■ **DOKUMENTTEXT**
Kritik auch von der FPÖ

"In die verkehrte Richtung" geht Mitterlehners Vorstoß auch für FPÖ-Wissenschaftssprecher Andreas Karlsböck. "Statt endlich für eine nachhaltige und faire Studienplatzfinanzierung zu sorgen, schafft man einmal mehr neue Zugangshürden, die wenig treffsicher und mit Ungerechtigkeiten behaftet sind", hieß es in einer Aussendung. Stattdessen solle man mit der EU über Ausgleichszahlungen für ausländische Studenten verhandeln bzw. das vom EuGH aufgehobene Herkunftslandsprinzip wieder einführen, um "Numerus-Clausus-Flüchtlinge" abzuwehren.

Die NEOS hingegen unterstützen den Wissenschaftsminister: "Die Anzahl der zur Verfügung stehenden Studienplätze ist in einigen Studienfeldern einfach begrenzt. Wenn wir uns zu einer hohen Qualität der Lehre bekennen, müssen wir konsequenterweise auch hier ansetzen", erklärte NEOS-Wissenschaftssprecher Nikolaus Scherak.

In ihren Forderungen bestätigt sieht sich die Industriellenvereinigung (IV) durch die Evaluierungen: "Die Ergebnisse zeigen einmal mehr, dass es endlich einen geregelten Hochschulzugang in Österreich mit einem transparenten und fairen Zugangsmanagement braucht", so IV-Generalsekretär Christoph Neumayer in einer Aussendung. Man unterstütze ausdrücklich Mitterlehners Anliegen, die bestehenden Regelungen fortzuführen und auf weitere Fächer auszuweiten. Ähnlich äußerte sich die Wirtschaftskammer.

■ **AUFGABE**
Fasse bitte den Absatz im Dokumenttext, der mit „In ihren Forderungen bestätigt“ beginnt, als kurze Liste zusammen und behalte seine wichtigsten Fakten bei.

■ **DATENSATZ**
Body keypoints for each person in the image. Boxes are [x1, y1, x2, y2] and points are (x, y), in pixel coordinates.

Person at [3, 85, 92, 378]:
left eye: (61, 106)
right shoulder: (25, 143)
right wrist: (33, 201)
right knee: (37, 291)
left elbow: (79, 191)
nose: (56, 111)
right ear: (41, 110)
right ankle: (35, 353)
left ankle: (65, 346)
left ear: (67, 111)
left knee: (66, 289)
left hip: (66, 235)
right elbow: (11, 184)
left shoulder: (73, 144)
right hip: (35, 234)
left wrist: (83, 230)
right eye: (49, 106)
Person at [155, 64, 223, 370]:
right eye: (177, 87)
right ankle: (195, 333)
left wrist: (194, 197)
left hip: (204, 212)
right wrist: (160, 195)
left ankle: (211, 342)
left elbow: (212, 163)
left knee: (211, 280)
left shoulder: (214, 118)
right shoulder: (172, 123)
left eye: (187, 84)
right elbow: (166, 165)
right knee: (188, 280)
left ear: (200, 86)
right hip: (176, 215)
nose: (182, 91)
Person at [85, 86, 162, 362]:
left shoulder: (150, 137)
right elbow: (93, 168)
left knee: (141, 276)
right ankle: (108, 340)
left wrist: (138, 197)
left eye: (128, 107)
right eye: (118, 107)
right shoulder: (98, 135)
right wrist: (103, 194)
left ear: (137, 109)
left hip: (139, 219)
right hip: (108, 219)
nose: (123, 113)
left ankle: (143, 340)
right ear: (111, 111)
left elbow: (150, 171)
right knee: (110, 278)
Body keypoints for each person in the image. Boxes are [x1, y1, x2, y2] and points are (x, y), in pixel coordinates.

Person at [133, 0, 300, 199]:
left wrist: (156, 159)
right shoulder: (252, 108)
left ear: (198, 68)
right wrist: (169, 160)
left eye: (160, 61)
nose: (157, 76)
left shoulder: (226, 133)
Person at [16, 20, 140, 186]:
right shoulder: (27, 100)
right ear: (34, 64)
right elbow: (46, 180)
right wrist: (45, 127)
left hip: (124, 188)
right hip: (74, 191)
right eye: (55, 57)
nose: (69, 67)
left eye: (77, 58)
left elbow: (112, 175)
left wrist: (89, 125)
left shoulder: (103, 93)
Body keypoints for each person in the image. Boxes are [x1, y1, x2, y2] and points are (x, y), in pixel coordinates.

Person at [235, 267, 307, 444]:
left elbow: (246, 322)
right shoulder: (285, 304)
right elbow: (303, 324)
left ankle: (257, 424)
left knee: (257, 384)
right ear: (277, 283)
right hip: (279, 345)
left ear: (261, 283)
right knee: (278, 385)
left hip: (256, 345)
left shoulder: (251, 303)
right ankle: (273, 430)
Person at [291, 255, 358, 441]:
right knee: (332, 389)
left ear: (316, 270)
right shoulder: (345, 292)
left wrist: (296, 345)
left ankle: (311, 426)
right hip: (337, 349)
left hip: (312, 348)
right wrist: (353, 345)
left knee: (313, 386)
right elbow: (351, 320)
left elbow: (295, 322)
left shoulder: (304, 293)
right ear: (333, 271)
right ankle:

■ **ANTWORTFELD**
- Die Industriellenvereinigung (IV) sieht sich durch die Evaluierungen in ihren Forderungen bestätigt.
- IV-Generalsekretär Christoph Neumayer: Österreich braucht endlich einen geregelten Hochschulzugang mit transparentem und fairem Zugangsmanagement.
- Die IV unterstützt ausdrücklich Mitterlehners Anliegen, die bestehenden Regelungen fortzuführen und auf weitere Fächer auszuweiten.
- Die Wirtschaftskammer äußerte sich ähnlich.